Mirion (MIR) CLO reports RSU grant and tax-withholding share disposition
Rhea-AI Filing Summary
Mirion Technologies Chief Legal Officer Emmanuelle Lee reported equity transactions involving Mirion Class A and Class B shares. On March 1, 2026, she received a grant of 11,568 shares of Class A Common Stock at $0 per share, described in a footnote as restricted stock units that vest in three equal annual installments starting on March 1, 2027, subject to continued employment.

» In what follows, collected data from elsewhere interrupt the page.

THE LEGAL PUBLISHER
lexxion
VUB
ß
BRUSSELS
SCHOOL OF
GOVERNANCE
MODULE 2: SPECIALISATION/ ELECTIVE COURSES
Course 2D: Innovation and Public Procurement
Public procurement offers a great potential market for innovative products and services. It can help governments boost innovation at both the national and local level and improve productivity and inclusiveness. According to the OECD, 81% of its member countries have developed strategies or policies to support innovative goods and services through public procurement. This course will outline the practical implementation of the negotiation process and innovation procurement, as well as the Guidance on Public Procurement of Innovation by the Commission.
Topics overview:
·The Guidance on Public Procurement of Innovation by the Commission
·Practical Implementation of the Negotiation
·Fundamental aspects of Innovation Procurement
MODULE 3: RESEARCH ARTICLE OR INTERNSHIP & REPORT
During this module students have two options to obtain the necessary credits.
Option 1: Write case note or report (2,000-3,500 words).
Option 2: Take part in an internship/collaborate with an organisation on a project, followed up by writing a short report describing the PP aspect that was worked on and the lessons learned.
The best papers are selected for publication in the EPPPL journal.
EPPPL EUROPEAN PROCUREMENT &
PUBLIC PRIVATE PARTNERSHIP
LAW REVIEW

On the same date, 3,184 Class A shares were disposed of at $21.61 per share to satisfy tax withholding obligations on previously granted RSUs under a pre‑adopted company policy, characterized as a non‑discretionary tax-withholding disposition. Following these transactions, Lee directly owned 87,111 Class A shares and 138,193 Class B shares. An additional 32,748 Class B shares are held by the Lee Revocable Living Trust for the benefit of Lee, her spouse, and other beneficiaries, with Lee disclaiming ownership beyond her pecuniary interest.
Positive
- None.
Negative
- None.
Insider Trade Summary
| Type | Security | Shares | Price | Value |
|---|---|---|---|---|
| Grant/Award | Class A Common Stock | 11,568 | $0.00 | -- |
| Tax Withholding | Class A Common Stock | 3,184 | $21.61 | $69K |
| holding | Class B Common Stock | -- | -- | -- |
| holding | Class B Common Stock | -- | -- | -- |
Footnotes (1)
- Represents restricted stock units that will vest in three equal annual installments starting on March 1, 2027, subject to the Reporting Person's continued employment through each vesting date. Represents shares that have been withheld by the Issuer in satisfaction of tax withholding obligations in connection with the vesting of restricted stock units (RSUs) previously granted to the Reporting Person. Such withholding was mandated by the Issuer by a policy adopted in advance and does not represent a discretionary trade by the Reporting Person. Reflects shares of Class B Common Stock of the Issuer ("Class B Common Stock") held of record by the Lee Revocable Living Trust (the "Lee Trust") for the benefit of the Reporting Person, the Reporting Person's spouse, and beneficiaries. The Reporting Person and the Reporting Person's spouse are both trustees and beneficiary of the Lee Trust. The Reporting Person disclaims ownership of these shares of Class B Common Stock except to the extent of her pecuniary interest therein.